Chip, I have installed gutters on this old Bungalow, and with 4' soffits even on the rare occasion that they back up the water drops 4' from the foundation. All are piped to drain away from the house, and the grade is good away from the foundation on all sides. No HVAC, just an old forced hot water system whose pipes give me some heat in the winter months.

I am on a slopped lot in a 105 year old house with 12" thick poured concrete foundation walls. I have added shallow swale drains to divert runoff at the high side of the house near the basement entry door which has solved the ground water runoff problem except during all but the most ferocious rain. The interior walls are parged with Thorocrete, all voids were filled with hydraulic cement, and the walls are painted with a vapor permeable water resistant epoxy to allow the surrounding earth to relieve hydrostatic pressure but mitigate its rate of transfer to that which a dehumidifier can process.

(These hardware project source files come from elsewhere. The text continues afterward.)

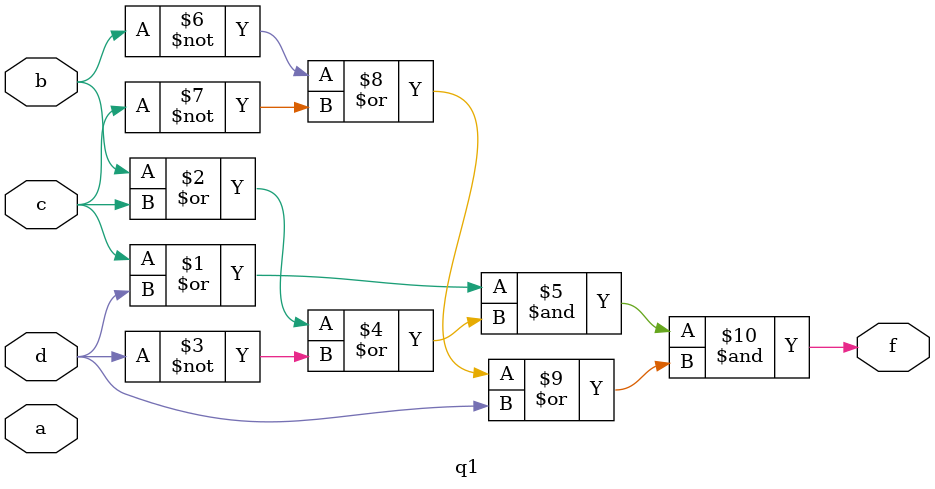
<source format=v>
module q1(a, b, c, d, f);
    input a, b, c, d;
    output f;
    assign f = ((c|d)&(b|c|~d)&(~b|~c|d));
    
endmodule

</source>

I think the fact is that concrete is a sponge. It absorbs water from the dirt, it aspirates this water into the basement environment where it becomes trapped. French drains are not a realistic possibility given the age and location of the structure. Like an unwanted dinner guest, water comes in, I let it in then invite it to leave politely without making a stink at the door! And in New England in the summer the RH can hover in the high seventies to low nineties for several months which doesn't help either. I have managed to keep things from rusting by keeping the RH below 60% but th echeap consumer dehumidifiers are getting expensive. This unit is built like an HVAC unit and MAN does it move some air!